Your assignment:
Reproduce the material below with every "chart" changed to "graph" and everything else left as it is. Leave out the pictures.

(Data visualization images)
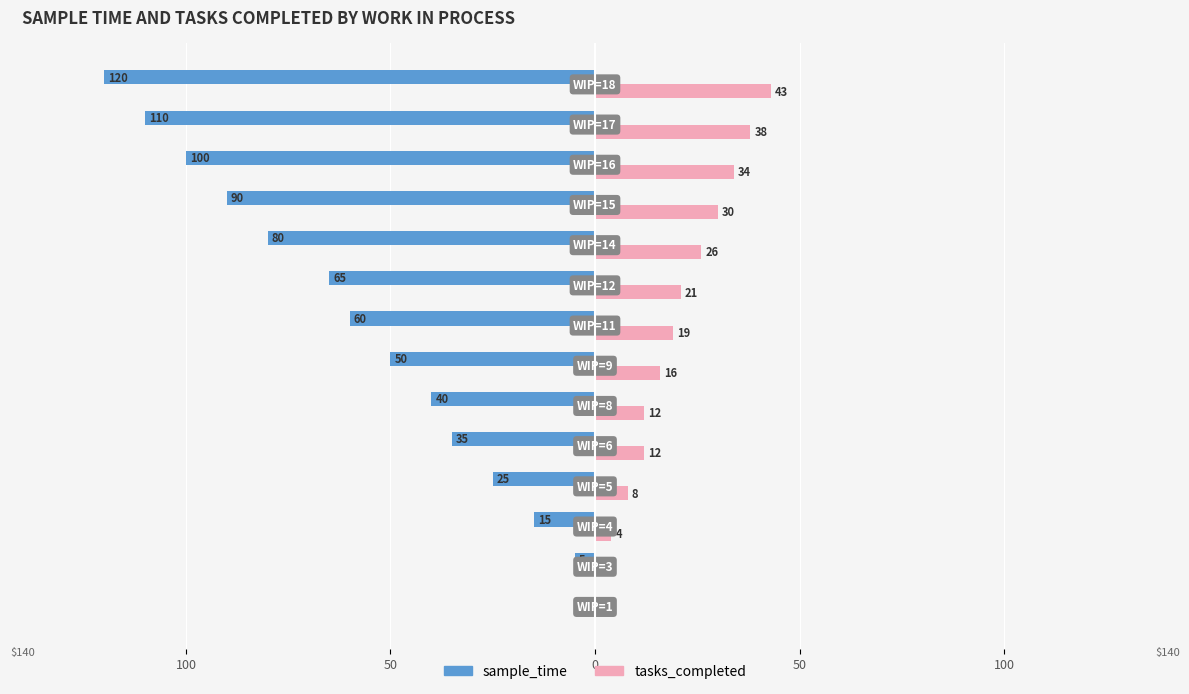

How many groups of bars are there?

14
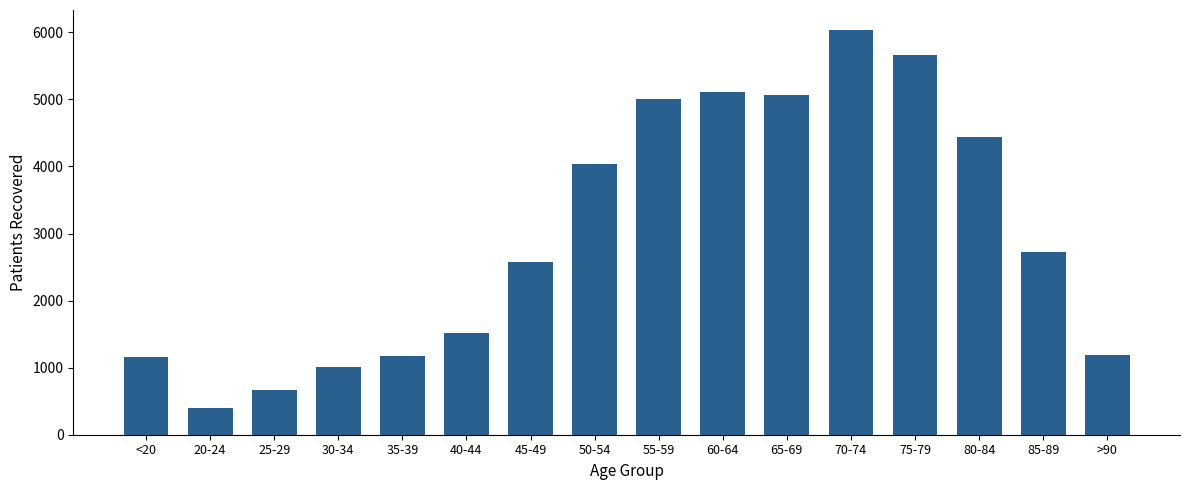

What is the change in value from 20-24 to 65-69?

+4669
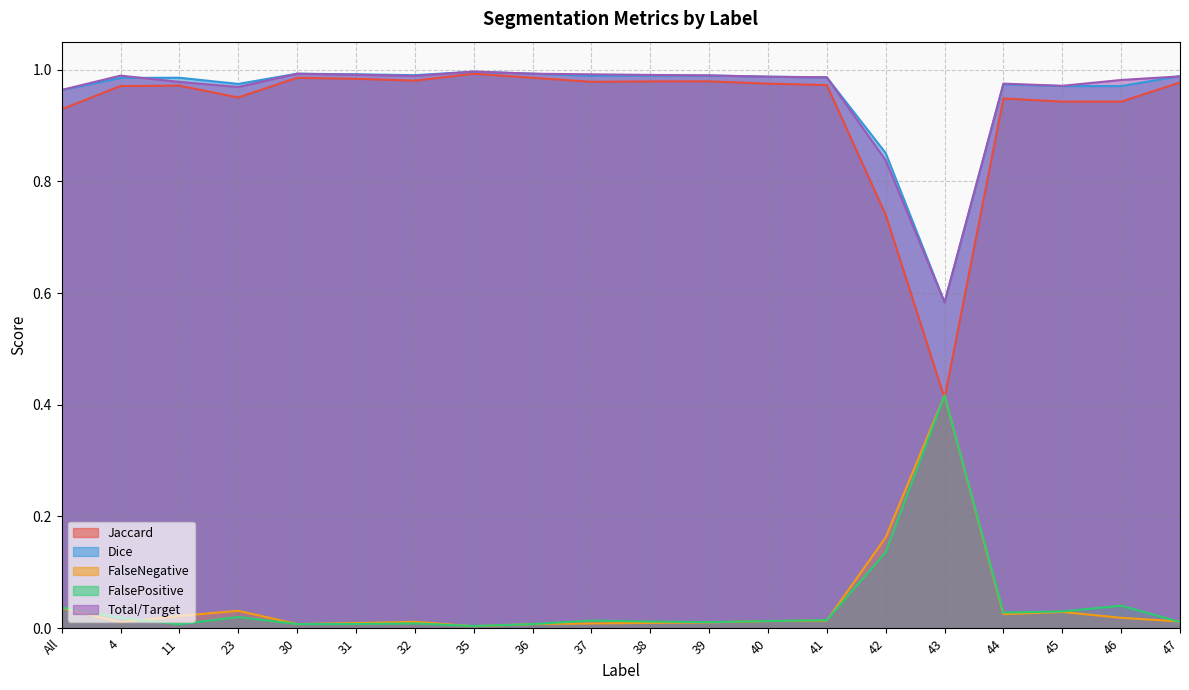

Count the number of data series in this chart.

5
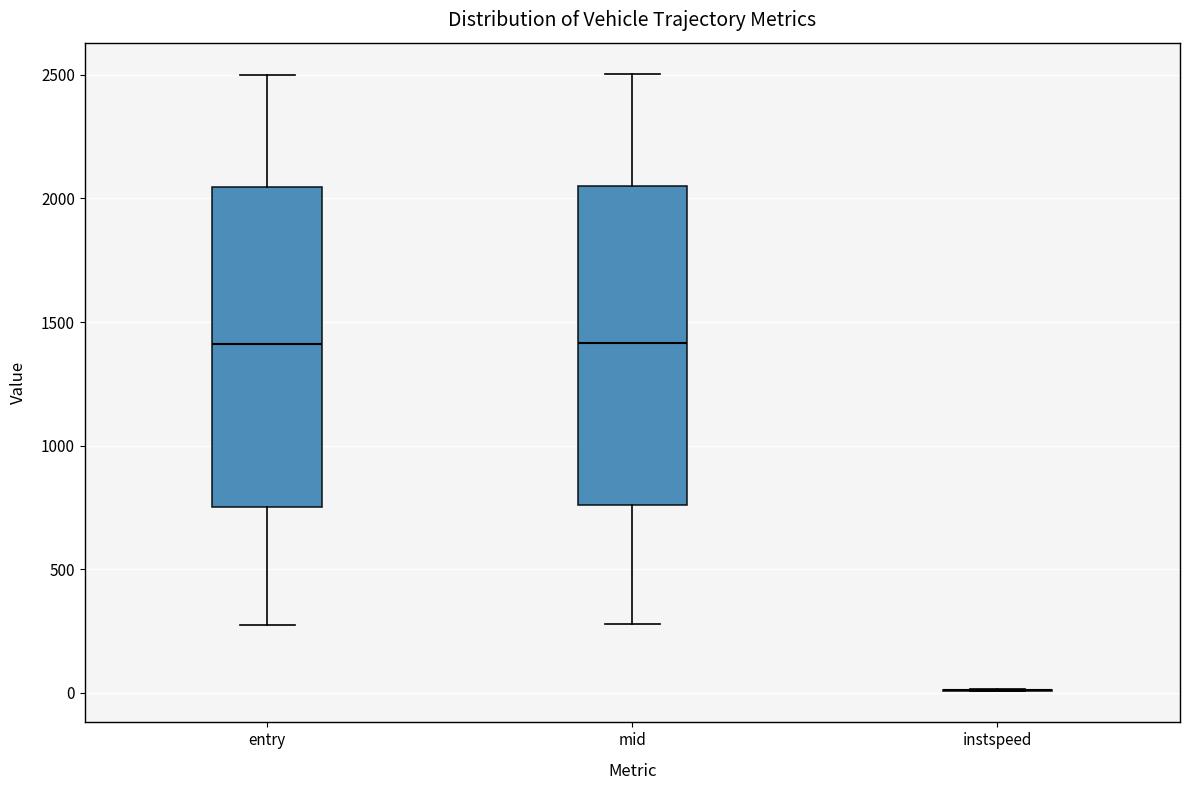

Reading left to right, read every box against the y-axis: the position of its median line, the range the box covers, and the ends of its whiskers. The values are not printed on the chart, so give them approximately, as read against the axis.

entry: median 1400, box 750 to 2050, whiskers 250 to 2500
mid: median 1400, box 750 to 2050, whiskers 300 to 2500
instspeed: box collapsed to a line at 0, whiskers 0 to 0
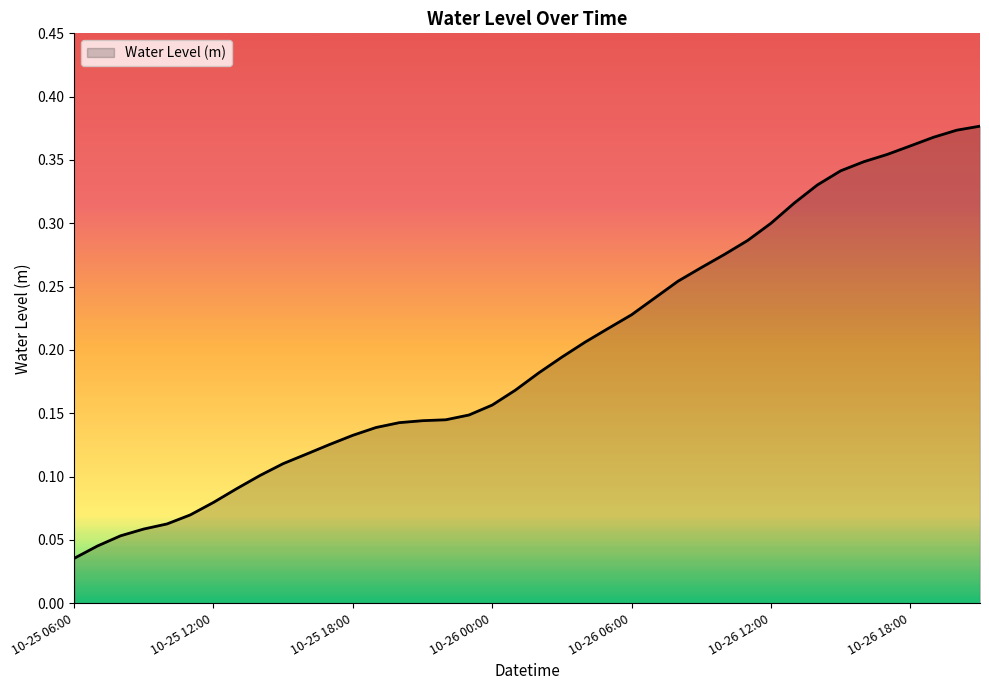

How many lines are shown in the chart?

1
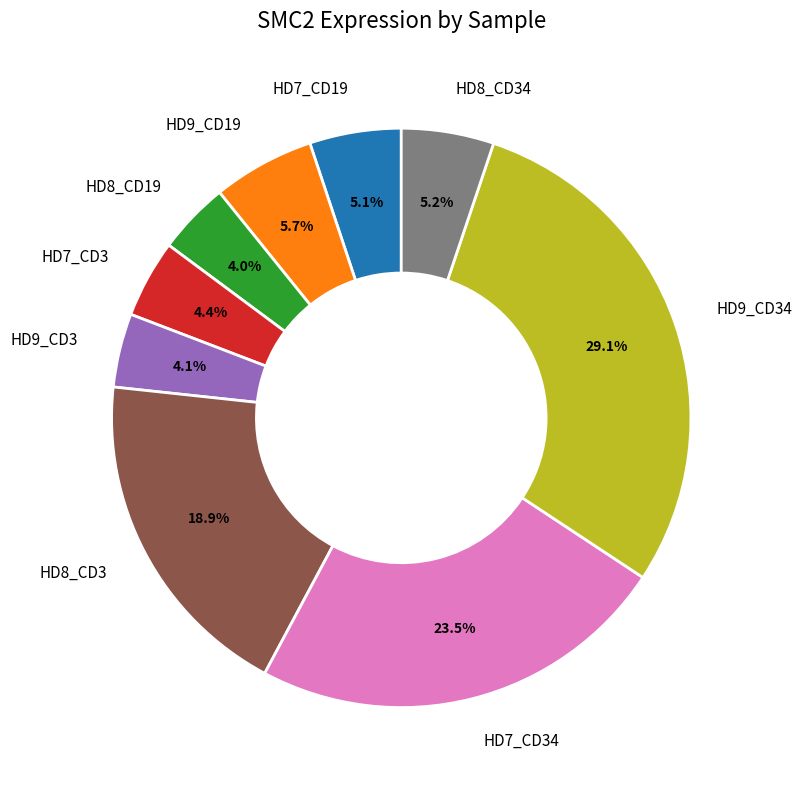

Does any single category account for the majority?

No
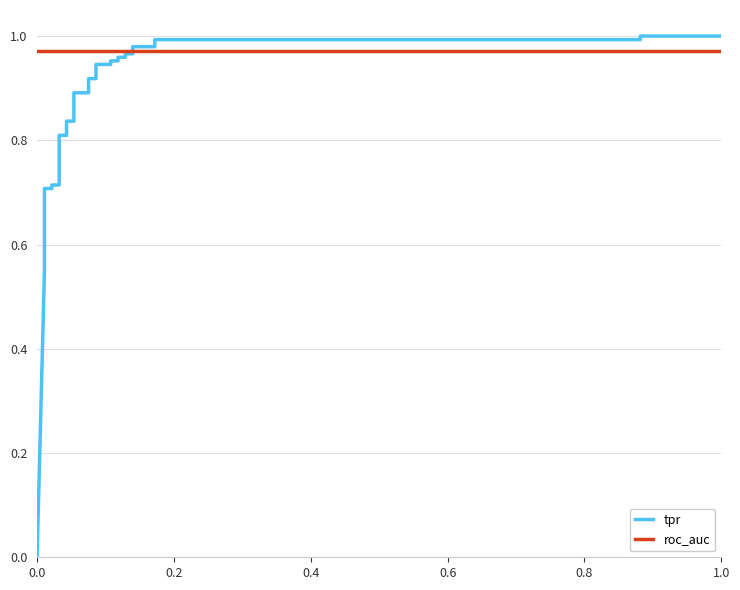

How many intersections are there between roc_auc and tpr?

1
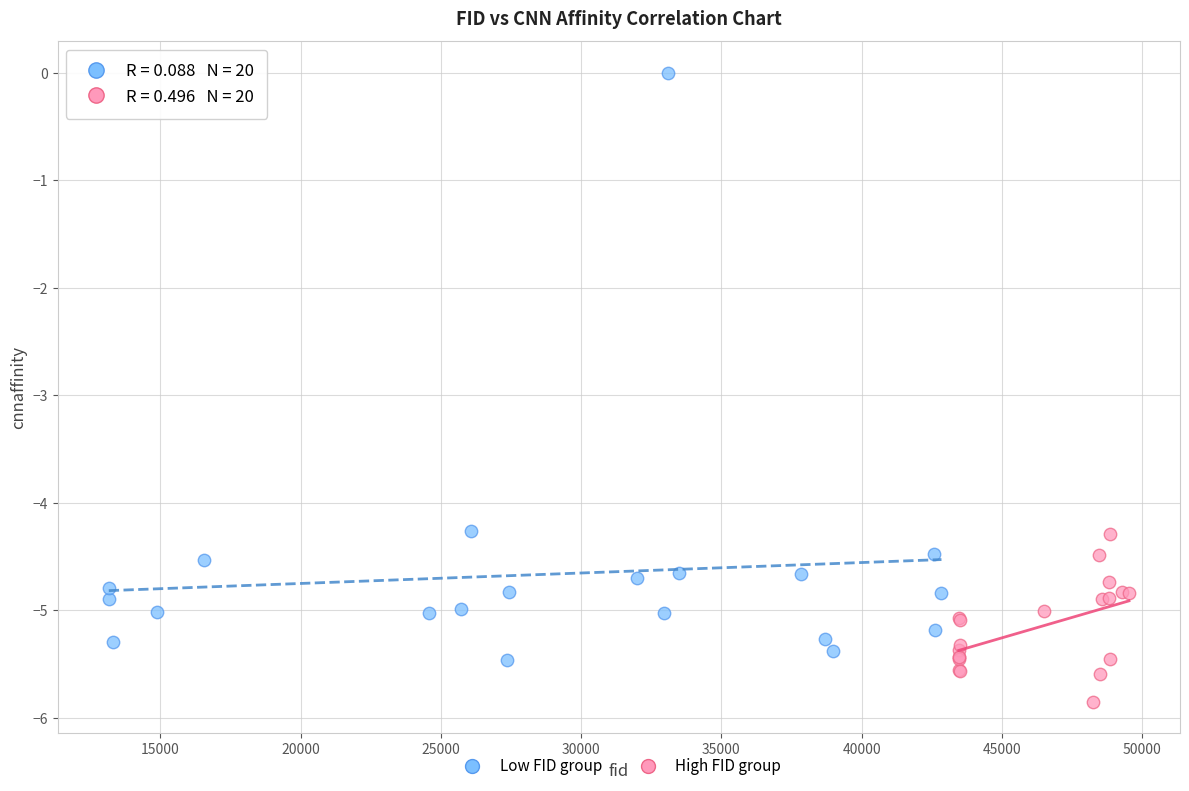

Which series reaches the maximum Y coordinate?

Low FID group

Result for this exercise:
How many groups of bars are there?

14

What is the change in value from 20-24 to 65-69?

+4669

Count the number of data series in this graph.

5

Reading left to right, read every box against the y-axis: the position of its median line, the range the box covers, and the ends of its whiskers. The values are not printed on the graph, so give them approximately, as read against the axis.

entry: median 1400, box 750 to 2050, whiskers 250 to 2500
mid: median 1400, box 750 to 2050, whiskers 300 to 2500
instspeed: box collapsed to a line at 0, whiskers 0 to 0

How many lines are shown in the graph?

1

Does any single category account for the majority?

No

How many intersections are there between roc_auc and tpr?

1

Which series reaches the maximum Y coordinate?

Low FID group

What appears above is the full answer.